3

I am using the Stateful mode of LSTMs in tf.keras where I need to manually do reset_states when I have processed my sequence data, as described here. It seems that normally people do model.reset_states(), but in my case my LSTM layer is embedded in a much more complex network that includes all kinds of other layers like Dense, Conv, and so forth. My question is, if I just call model.reset_states() on my main model that has an LSTM embedded in it (and only one LSTM), should I be worried about that reset affecting other layers in the model such as the Dense or Conv layers? Would it be better to hunt down the LSTM layer and isolate the reset_states call to just that layer?

Nicolas Gervais
  • 33,817
  • 13
  • 115
  • 143
adamconkey
  • 4,104
  • 5
  • 32
  • 61

2 Answers2

2

TLDR: Layers like LSTM/GRU have weights and states, where layers like Conv/Dense/Embedding have only weights. reset_state() only affects layers with states.

What reset_states() does is that for an LSTM it resets the c_t and h_t outputs in the layer.

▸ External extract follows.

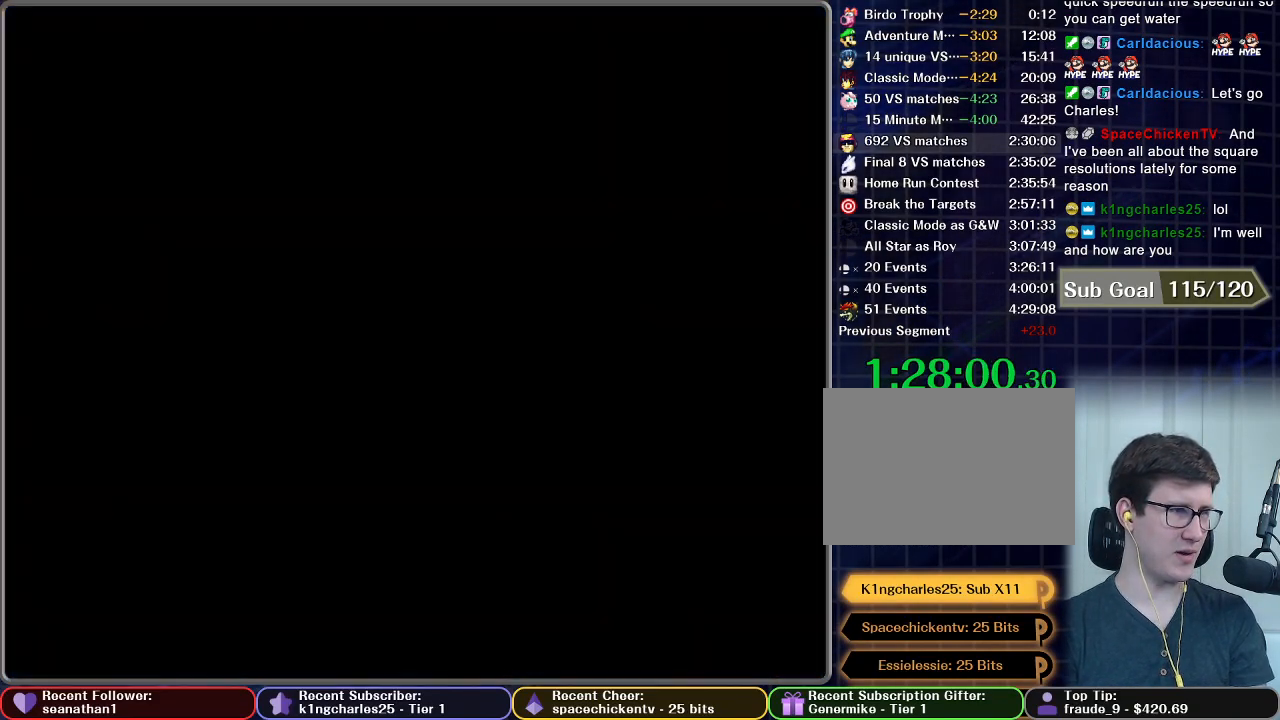
{"buttons": [], "left_stick": "center", "right_stick": "center", "button_events": []}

These are the values you normally obtain by setting LSTM(n, return_state=True).

Embedding, Dense, Conv layers don't have such states in them. So model.reset_states() will not affect those kind of feed forward layers. Just the sequential layers like LSTMs and GRUs.

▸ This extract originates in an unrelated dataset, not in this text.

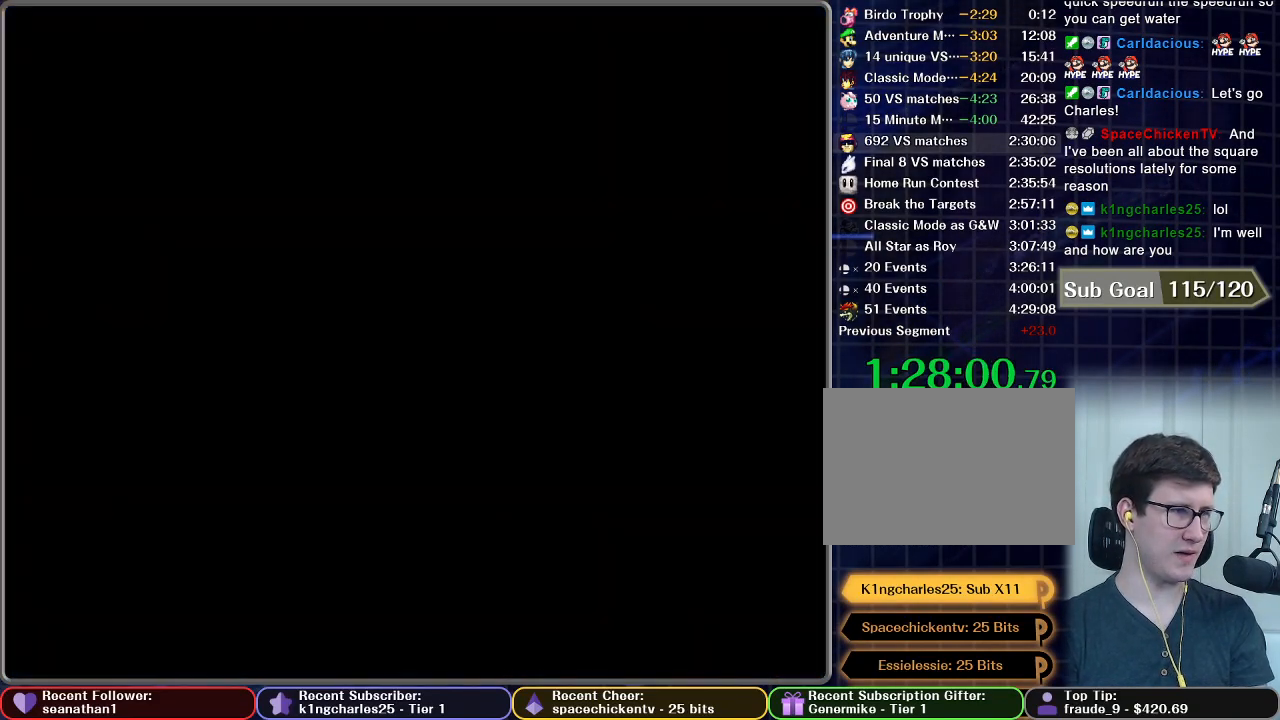
{"buttons": [], "left_stick": "center", "right_stick": "center", "button_events": []}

If you like you can have a look at the source code and verify that this function looks if each layer has a reset_state attribute in it (which feed forward layers don't have).

thushv89
  • 10,865
  • 1
  • 26
  • 39
2

Any layer with a settable stateful attribute is subject to reset_states(); the method iterates over each layer, checks whether it has stateful=True - if so, calls its reset_states() method; see source.

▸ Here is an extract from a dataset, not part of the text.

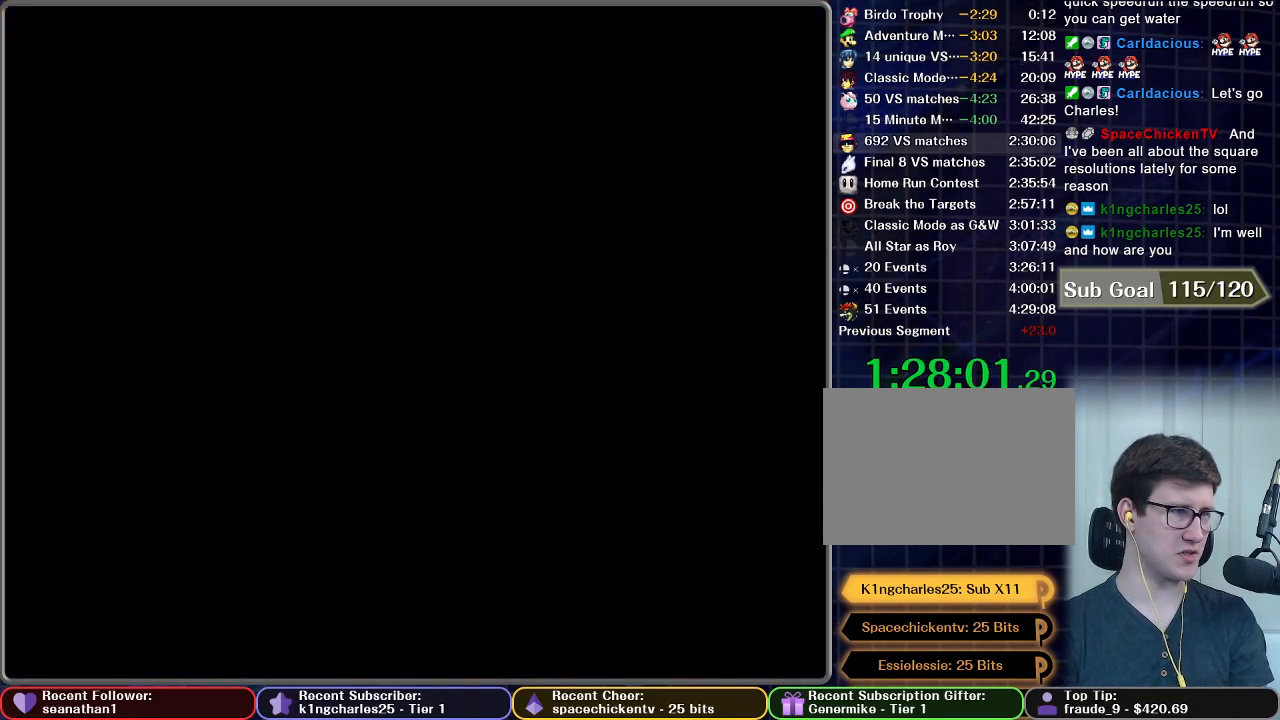
{"buttons": [], "left_stick": "center", "right_stick": "center", "button_events": []}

In Keras, all recurrent layers, including ConvLSTM2D, have a settable stateful attribute - I'm not aware of any other. tensorflow.keras, however, has plenty of custom layer implementations that may; you can use code below to check for sure:

def print_statefuls(model):
    for layer in model.layers:
        if hasattr(layer, 'reset_states') and getattr(layer, 'stateful', False):
            print(layer.name, "is stateful")
OverLordGoldDragon
  • 1
  • 9
  • 53
  • 101